Atlantique Nord : un effondrement océanique majeur se prépare-t-il pour les années 2030 ?
D'ici les années 2030, le danger d'un effondrement de la circulation océanique en Atlantique Nord devient de plus en plus préoccupant. Cet article explore les implications potentielles de ce scénario et ce qu'il pourrait signifier pour notre planète.
L'océan Atlantique Nord, acteur clé de la régulation climatique mondiale, pourrait bientôt connaître des bouleversements sans précédent.
35 à 45% des modèles CMIP6 prévoient le pire
Lors d'un atelier où le professeur Stefan Rahmstorf de Potsdam Institute for Climate Impact Research (PIK) était présent, les discussions des experts ont révélé des résultats alarmants : dans 35 à 45 % des modèles climatiques de haute qualité, un effondrement de la convection océanique dans l'Atlantique Nord est prévu pour les années 2030 en raison du réchauffement climatique.
Ces projections soulèvent des questions fondamentales sur l'avenir climatique de notre planète.
Circulation océanique en Atlantique Nord
La circulation océanique de l'Atlantique Nord, et plus particulièrement le gyre subpolaire (SPG), joue un rôle déterminant dans la régulation du climat européen et mondial. Ce gyre, situé au sud du Groenland, est un élément clé de la circulation méridienne de retournement atlantique (AMOC). Cette circulation transporte de grandes quantités de chaleur des tropiques vers les hautes latitudes, influençant ainsi directement les conditions climatiques de l'Atlantique Nord et au-delà.
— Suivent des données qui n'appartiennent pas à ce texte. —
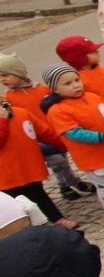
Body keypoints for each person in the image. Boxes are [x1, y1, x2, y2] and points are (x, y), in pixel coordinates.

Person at [41, 62, 104, 224]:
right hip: (92, 156)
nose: (75, 85)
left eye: (76, 80)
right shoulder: (57, 110)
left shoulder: (93, 97)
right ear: (55, 89)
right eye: (67, 83)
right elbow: (75, 133)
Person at [0, 52, 92, 204]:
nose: (2, 80)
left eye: (5, 75)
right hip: (31, 141)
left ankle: (68, 183)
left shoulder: (43, 90)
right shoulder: (8, 98)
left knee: (62, 161)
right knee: (57, 162)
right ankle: (69, 185)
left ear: (19, 73)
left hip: (51, 134)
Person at [0, 93, 77, 228]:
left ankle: (57, 218)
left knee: (39, 195)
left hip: (28, 168)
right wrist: (3, 122)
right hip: (7, 176)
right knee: (16, 203)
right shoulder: (5, 120)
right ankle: (27, 228)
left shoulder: (21, 113)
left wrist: (65, 145)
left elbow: (45, 132)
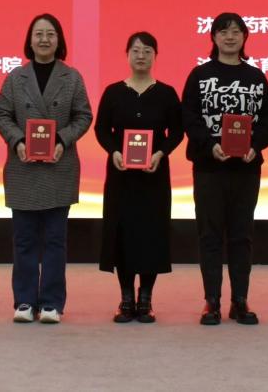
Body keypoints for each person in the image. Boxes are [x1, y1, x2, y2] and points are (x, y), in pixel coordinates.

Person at [0, 13, 93, 324]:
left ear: (59, 40)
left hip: (58, 167)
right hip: (23, 167)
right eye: (38, 34)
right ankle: (24, 301)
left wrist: (63, 139)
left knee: (54, 240)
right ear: (30, 40)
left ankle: (51, 302)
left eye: (50, 34)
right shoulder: (15, 77)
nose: (44, 39)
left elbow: (84, 116)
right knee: (24, 240)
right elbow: (2, 115)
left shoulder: (72, 77)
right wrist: (18, 141)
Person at [181, 12, 268, 326]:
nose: (230, 36)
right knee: (209, 234)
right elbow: (190, 117)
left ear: (245, 36)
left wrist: (255, 146)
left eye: (236, 31)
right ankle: (211, 301)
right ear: (214, 37)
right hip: (209, 168)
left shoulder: (256, 77)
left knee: (241, 235)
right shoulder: (199, 75)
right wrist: (210, 145)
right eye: (223, 31)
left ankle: (240, 300)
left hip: (246, 168)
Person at [94, 32, 184, 324]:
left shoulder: (167, 93)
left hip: (153, 176)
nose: (141, 55)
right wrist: (113, 151)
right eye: (135, 50)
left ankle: (145, 298)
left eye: (147, 51)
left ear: (155, 56)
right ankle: (125, 298)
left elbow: (178, 132)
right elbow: (101, 129)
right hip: (121, 175)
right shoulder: (113, 92)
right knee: (122, 234)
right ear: (127, 55)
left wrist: (161, 153)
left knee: (151, 234)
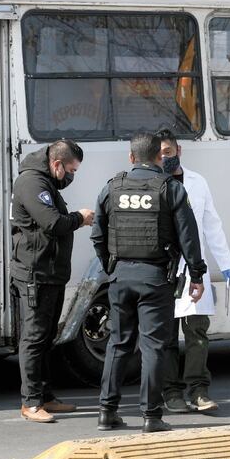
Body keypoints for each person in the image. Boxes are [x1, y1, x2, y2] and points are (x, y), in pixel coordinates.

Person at [91, 132, 207, 433]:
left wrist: (112, 267)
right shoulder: (171, 189)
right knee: (153, 347)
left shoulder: (111, 187)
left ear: (131, 158)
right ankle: (152, 417)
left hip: (120, 277)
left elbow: (98, 235)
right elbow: (188, 237)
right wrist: (197, 274)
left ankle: (107, 412)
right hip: (155, 279)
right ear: (161, 157)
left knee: (118, 343)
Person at [10, 139, 94, 423]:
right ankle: (31, 402)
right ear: (56, 163)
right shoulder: (32, 183)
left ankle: (45, 396)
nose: (71, 176)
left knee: (46, 338)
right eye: (70, 169)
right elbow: (52, 223)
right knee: (34, 338)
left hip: (51, 272)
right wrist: (79, 218)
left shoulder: (46, 180)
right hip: (36, 273)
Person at [157, 128, 230, 414]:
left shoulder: (197, 182)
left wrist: (226, 262)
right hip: (164, 271)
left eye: (168, 152)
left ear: (179, 151)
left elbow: (211, 224)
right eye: (160, 153)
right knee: (166, 336)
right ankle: (171, 392)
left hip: (194, 271)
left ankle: (198, 390)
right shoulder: (153, 183)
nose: (164, 157)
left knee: (197, 333)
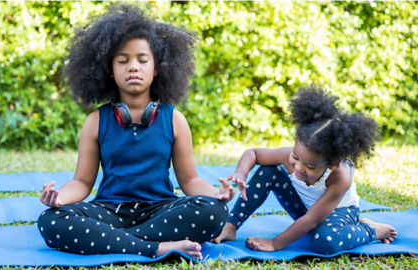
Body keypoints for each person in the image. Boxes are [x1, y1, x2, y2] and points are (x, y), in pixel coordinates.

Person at [37, 4, 234, 259]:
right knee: (50, 220)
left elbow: (188, 181)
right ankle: (155, 247)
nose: (133, 67)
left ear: (157, 68)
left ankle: (115, 242)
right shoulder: (95, 121)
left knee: (214, 212)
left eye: (142, 60)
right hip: (109, 212)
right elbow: (83, 182)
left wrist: (215, 194)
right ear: (109, 70)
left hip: (162, 211)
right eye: (123, 60)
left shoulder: (175, 119)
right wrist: (58, 198)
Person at [212, 84, 398, 254]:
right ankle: (231, 226)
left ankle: (371, 229)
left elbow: (311, 220)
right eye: (296, 156)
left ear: (331, 164)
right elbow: (253, 153)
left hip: (339, 212)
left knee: (324, 242)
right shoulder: (290, 158)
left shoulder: (340, 177)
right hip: (306, 209)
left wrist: (275, 243)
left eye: (310, 166)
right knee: (268, 170)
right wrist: (240, 174)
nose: (298, 168)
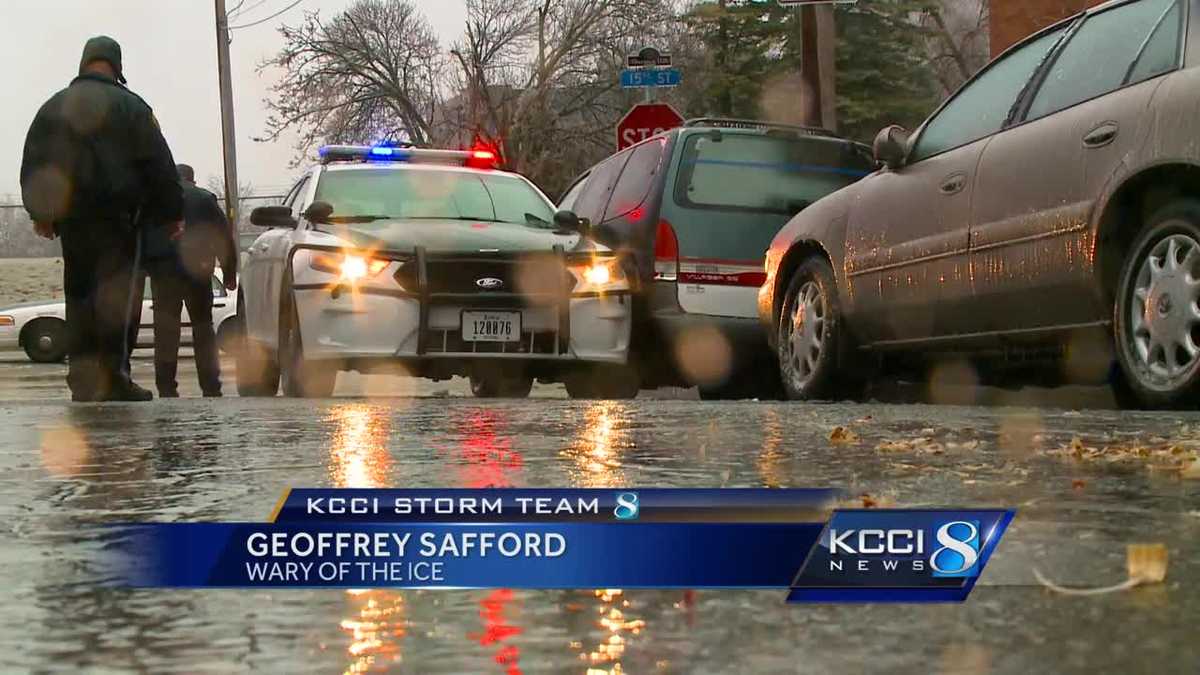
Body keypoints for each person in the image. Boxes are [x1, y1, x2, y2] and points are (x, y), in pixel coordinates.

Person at [20, 36, 183, 402]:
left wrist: (41, 213)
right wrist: (172, 214)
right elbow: (159, 164)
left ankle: (82, 377)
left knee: (79, 296)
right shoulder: (133, 108)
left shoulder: (52, 108)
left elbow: (35, 161)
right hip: (121, 222)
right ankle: (113, 376)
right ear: (117, 66)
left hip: (74, 223)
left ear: (84, 63)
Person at [143, 164, 238, 397]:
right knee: (203, 327)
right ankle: (210, 385)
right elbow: (223, 237)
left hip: (163, 271)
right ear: (192, 180)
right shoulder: (205, 199)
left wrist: (145, 266)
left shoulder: (155, 200)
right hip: (198, 270)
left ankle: (166, 387)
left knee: (166, 330)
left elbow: (144, 234)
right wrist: (228, 272)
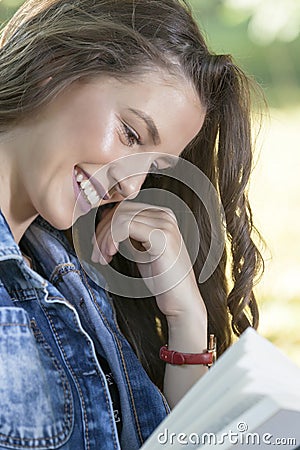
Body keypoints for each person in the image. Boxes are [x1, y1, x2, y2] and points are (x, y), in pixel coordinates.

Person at [0, 0, 264, 449]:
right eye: (131, 134)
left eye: (153, 166)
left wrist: (186, 319)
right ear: (55, 65)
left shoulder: (78, 281)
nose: (130, 184)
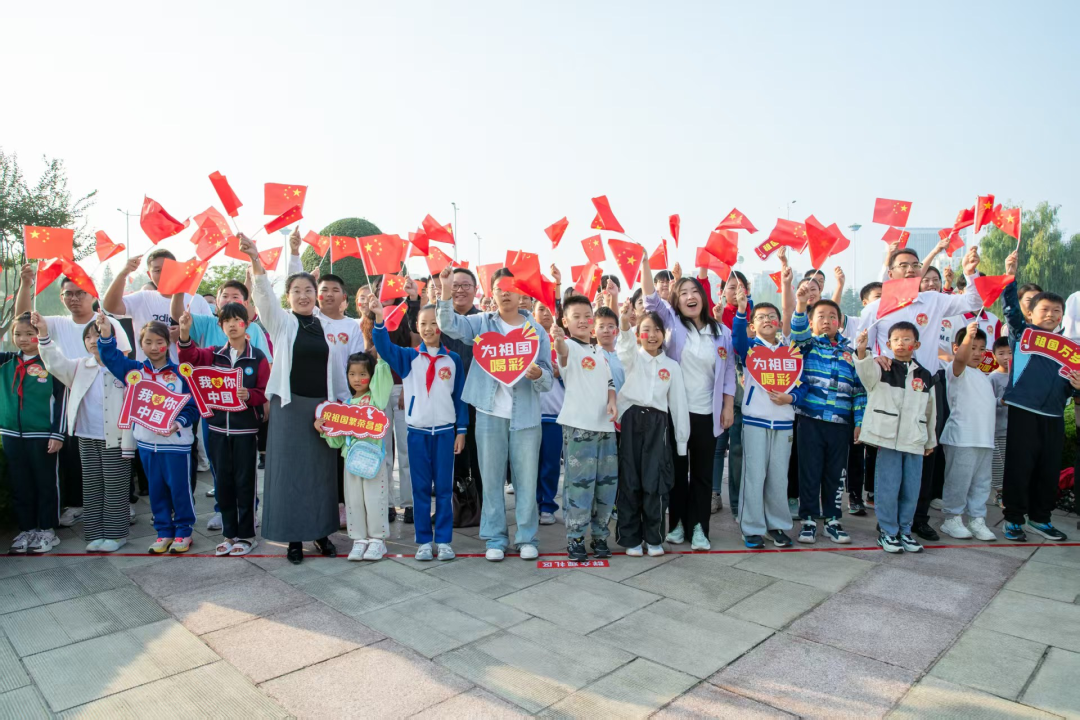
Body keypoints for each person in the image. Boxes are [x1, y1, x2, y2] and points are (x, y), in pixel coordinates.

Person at [859, 243, 983, 542]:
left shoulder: (933, 299)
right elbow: (859, 345)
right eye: (903, 265)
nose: (910, 269)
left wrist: (971, 273)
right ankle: (888, 521)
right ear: (890, 272)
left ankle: (917, 518)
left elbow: (973, 301)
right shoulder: (877, 307)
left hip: (927, 385)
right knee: (890, 455)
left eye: (915, 265)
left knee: (925, 453)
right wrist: (876, 357)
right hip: (890, 387)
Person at [436, 266, 553, 562]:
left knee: (526, 479)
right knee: (490, 478)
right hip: (489, 413)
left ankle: (526, 537)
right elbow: (449, 324)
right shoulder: (481, 323)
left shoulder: (536, 331)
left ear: (521, 293)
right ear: (492, 292)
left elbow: (548, 378)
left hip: (526, 416)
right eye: (500, 289)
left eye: (511, 288)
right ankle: (495, 537)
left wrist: (538, 374)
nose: (506, 294)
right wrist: (446, 290)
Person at [241, 235, 343, 564]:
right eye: (296, 291)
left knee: (321, 474)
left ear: (317, 295)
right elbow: (264, 296)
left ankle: (321, 533)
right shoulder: (282, 322)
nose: (303, 295)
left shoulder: (325, 326)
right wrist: (256, 259)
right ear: (288, 297)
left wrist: (342, 405)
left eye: (308, 290)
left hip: (322, 409)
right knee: (290, 474)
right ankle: (294, 538)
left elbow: (336, 370)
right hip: (288, 407)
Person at [14, 267, 131, 529]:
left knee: (114, 457)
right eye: (69, 294)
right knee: (79, 457)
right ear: (62, 297)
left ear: (93, 296)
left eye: (80, 293)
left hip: (107, 392)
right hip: (71, 390)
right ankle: (80, 506)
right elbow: (24, 319)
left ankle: (121, 508)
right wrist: (26, 284)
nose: (74, 298)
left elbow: (123, 359)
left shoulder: (108, 323)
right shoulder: (57, 323)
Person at [642, 255, 736, 551]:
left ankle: (699, 528)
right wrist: (645, 264)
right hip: (676, 412)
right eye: (683, 293)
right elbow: (650, 299)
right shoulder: (672, 322)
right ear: (676, 300)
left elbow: (729, 372)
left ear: (703, 298)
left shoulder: (722, 333)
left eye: (695, 291)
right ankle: (678, 524)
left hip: (708, 414)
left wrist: (728, 406)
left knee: (703, 474)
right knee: (677, 470)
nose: (689, 296)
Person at [170, 277, 271, 531]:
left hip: (245, 426)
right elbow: (189, 357)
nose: (232, 325)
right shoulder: (214, 353)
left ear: (247, 322)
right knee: (221, 473)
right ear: (220, 323)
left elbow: (263, 389)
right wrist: (184, 332)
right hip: (215, 423)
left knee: (245, 474)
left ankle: (247, 523)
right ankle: (227, 523)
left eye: (238, 320)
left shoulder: (256, 355)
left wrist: (251, 396)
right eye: (227, 321)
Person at [371, 298, 467, 562]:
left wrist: (461, 430)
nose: (428, 328)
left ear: (441, 326)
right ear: (416, 326)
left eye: (434, 323)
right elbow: (384, 347)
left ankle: (444, 540)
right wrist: (378, 319)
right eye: (423, 323)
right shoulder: (409, 357)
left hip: (445, 433)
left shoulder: (452, 360)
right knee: (421, 489)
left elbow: (460, 397)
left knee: (444, 489)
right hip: (417, 434)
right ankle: (424, 541)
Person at [96, 313, 201, 553]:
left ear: (168, 343)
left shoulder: (180, 373)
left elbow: (193, 407)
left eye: (159, 342)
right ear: (140, 345)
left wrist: (178, 424)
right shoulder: (134, 371)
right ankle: (163, 531)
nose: (154, 347)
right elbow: (110, 357)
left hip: (176, 444)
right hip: (146, 444)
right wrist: (106, 333)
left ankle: (184, 531)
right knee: (156, 490)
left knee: (180, 490)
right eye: (148, 342)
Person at [36, 313, 133, 552]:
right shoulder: (80, 365)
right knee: (91, 486)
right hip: (86, 436)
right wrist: (43, 335)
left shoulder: (123, 368)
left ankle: (116, 534)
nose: (92, 340)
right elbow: (54, 363)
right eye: (87, 337)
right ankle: (95, 533)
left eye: (97, 334)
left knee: (115, 487)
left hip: (116, 438)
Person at [1000, 251, 1079, 541]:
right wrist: (1010, 277)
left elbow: (1071, 386)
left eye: (1057, 311)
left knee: (1048, 470)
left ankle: (1040, 518)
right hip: (1024, 409)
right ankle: (1013, 519)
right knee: (1020, 467)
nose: (1051, 314)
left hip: (1054, 414)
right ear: (1031, 313)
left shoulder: (1071, 348)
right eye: (1044, 309)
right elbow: (1010, 308)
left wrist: (1078, 385)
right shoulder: (1022, 334)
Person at [791, 286, 865, 544]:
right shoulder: (806, 347)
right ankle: (809, 520)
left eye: (832, 316)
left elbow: (859, 390)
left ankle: (833, 520)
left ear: (840, 322)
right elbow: (798, 333)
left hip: (840, 424)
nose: (827, 320)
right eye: (820, 316)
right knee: (809, 471)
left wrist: (859, 422)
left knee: (836, 474)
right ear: (811, 322)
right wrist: (801, 305)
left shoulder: (851, 353)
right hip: (810, 421)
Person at [854, 322, 936, 553]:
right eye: (896, 339)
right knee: (888, 487)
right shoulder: (882, 368)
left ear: (916, 344)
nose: (901, 343)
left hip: (914, 440)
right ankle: (888, 532)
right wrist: (862, 350)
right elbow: (865, 373)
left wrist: (930, 440)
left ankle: (905, 531)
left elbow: (931, 411)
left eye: (907, 339)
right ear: (889, 344)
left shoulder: (925, 375)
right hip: (887, 438)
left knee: (911, 489)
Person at [732, 292, 805, 549]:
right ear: (753, 325)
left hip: (784, 422)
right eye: (761, 317)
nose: (767, 320)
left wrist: (791, 398)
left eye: (772, 316)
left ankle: (777, 526)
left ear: (779, 322)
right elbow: (737, 338)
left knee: (778, 477)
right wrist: (741, 312)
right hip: (755, 421)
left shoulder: (791, 351)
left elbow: (803, 384)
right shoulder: (750, 348)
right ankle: (751, 528)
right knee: (754, 475)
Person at [614, 305, 689, 556]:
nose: (652, 335)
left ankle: (654, 537)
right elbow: (624, 347)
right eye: (646, 330)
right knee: (630, 480)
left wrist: (681, 441)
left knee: (655, 481)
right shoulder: (632, 357)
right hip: (632, 421)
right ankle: (631, 538)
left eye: (657, 330)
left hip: (659, 425)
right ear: (639, 335)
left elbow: (678, 404)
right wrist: (625, 323)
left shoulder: (672, 366)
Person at [553, 295, 618, 561]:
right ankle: (576, 538)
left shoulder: (599, 351)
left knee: (606, 486)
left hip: (606, 429)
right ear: (565, 322)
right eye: (576, 317)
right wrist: (558, 338)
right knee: (579, 486)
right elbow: (561, 351)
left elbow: (610, 383)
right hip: (579, 428)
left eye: (587, 316)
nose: (583, 321)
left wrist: (612, 401)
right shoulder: (568, 346)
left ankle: (600, 536)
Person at [318, 351, 393, 561]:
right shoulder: (345, 405)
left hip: (373, 460)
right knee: (354, 501)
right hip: (351, 461)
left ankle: (377, 541)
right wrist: (324, 429)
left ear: (372, 376)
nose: (357, 379)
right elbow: (337, 441)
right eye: (352, 374)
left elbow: (383, 379)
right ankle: (359, 540)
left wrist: (381, 359)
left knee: (374, 499)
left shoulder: (376, 399)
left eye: (363, 374)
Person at [1, 313, 66, 554]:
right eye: (17, 334)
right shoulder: (6, 361)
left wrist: (57, 434)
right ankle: (27, 529)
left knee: (46, 483)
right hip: (10, 435)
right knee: (20, 484)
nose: (23, 339)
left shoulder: (52, 363)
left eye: (30, 334)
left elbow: (62, 400)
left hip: (42, 435)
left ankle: (47, 530)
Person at [938, 323, 997, 541]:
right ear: (958, 348)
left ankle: (976, 519)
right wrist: (967, 337)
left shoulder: (984, 376)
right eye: (973, 348)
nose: (978, 353)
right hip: (961, 438)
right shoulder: (956, 370)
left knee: (981, 484)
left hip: (984, 440)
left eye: (982, 349)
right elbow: (960, 359)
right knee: (958, 482)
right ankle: (951, 519)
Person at [434, 267, 484, 506]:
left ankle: (483, 507)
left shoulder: (485, 322)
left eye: (466, 285)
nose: (460, 290)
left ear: (475, 289)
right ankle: (454, 508)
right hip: (445, 398)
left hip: (478, 399)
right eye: (455, 285)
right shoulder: (439, 322)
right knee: (450, 456)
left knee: (480, 456)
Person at [845, 281, 883, 515]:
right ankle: (854, 495)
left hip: (883, 398)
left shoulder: (894, 334)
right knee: (857, 450)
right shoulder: (858, 330)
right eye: (878, 297)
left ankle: (873, 492)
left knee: (878, 449)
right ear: (865, 302)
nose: (884, 301)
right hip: (859, 402)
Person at [533, 296, 564, 526]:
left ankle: (547, 505)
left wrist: (561, 373)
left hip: (555, 414)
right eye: (541, 309)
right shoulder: (525, 341)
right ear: (533, 314)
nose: (545, 313)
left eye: (549, 309)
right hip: (530, 413)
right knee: (530, 464)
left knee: (551, 464)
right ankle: (532, 502)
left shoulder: (564, 343)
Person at [989, 336, 1012, 507]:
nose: (1006, 357)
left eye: (1010, 353)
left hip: (1015, 429)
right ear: (994, 355)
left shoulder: (1018, 376)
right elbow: (987, 402)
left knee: (1011, 464)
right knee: (998, 464)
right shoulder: (993, 378)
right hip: (998, 429)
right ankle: (999, 493)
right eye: (1001, 353)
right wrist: (1001, 401)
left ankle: (1010, 493)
Cependant, des études récentes, notamment celles basées sur les modèles climatiques CMIP6, révèlent des signes préoccupants de perturbations potentielles dans ce système. En effet, certains de ces modèles indiquent que le SPG pourrait subir des refroidissements abrupts et significatifs, perturbant ainsi l'ensemble de la circulation océanique.
Mécanisme d'effondrement
Les modèles CMIP6 ont montré que la formation d'eau profonde dans le gyre subpolaire est cruciale pour le maintien de la circulation océanique actuelle. Or, les augmentations continues des gaz à effet de serre (GES) perturbent cet équilibre délicat. L'augmentation de la température de surface et la fonte des glaces polaires contribuent à une stratification accrue des couches océaniques, rendant la convection de plus en plus difficile.
Si cette stratification atteint un point critique, la convection pourrait s'effondrer, entraînant une diminution significative du transport de chaleur vers l'Atlantique Nord. Ce scénario est particulièrement préoccupant car il pourrait se produire en moins d'une décennie, entraînant des refroidissements brusques et potentiellement dévastateurs pour les écosystèmes et les climats régionaux.
Impacts climatiques potentiels
Un effondrement de la convection en Atlantique Nord aurait des répercussions majeures sur le climat européen et mondial. Parmi les impacts les plus probables, on compte :
- Refroidissement régional : les modèles montrent un refroidissement marqué de la région du gyre subpolaire, avec des températures pouvant chuter de plusieurs degrés Celsius. Ce refroidissement pourrait s'étendre à l'Europe occidentale, affectant les saisons et la production agricole.
- Modification des précipitations : la perturbation de la circulation océanique pourrait altérer les schémas de précipitations, notamment dans les régions tropicales comme le Sahel et l'Amazonie, entraînant des sécheresses ou des inondations plus fréquentes.
- Changements atmosphériques : l'effondrement de la convection pourrait modifier les courants atmosphériques, incluant un renforcement de l'oscillation nord-atlantique (NAO), qui influence les hivers européens, les rendant plus froids et plus secs.
Question de survie
Malgré les projections alarmantes, il est essentiel de noter que tous les modèles ne s'accordent pas sur l'imminence d'un tel effondrement. Néanmoins, même une probabilité de 35 à 45 % doit être prise au sérieux. Les scientifiques continuent de surveiller de près les indicateurs de stratification et de convection pour affiner leurs prévisions et mieux comprendre les mécanismes en jeu.
Chaque degré compte, et les efforts pour limiter le réchauffement global ne sont pas seulement une question d'écologie, mais de survie face à un futur climatique incertain et potentiellement hostile.
Référence : Swingedouw, D., Bily, A., Esquerdo, C., Borchert, L. F., Sgubin, G., Mignot, J., & Menary, M. (2021). On the risk of abrupt changes in the North Atlantic subpolar gyre in CMIP6 models. Annals of the New York Academy of Sciences, 1504(1), 187-201.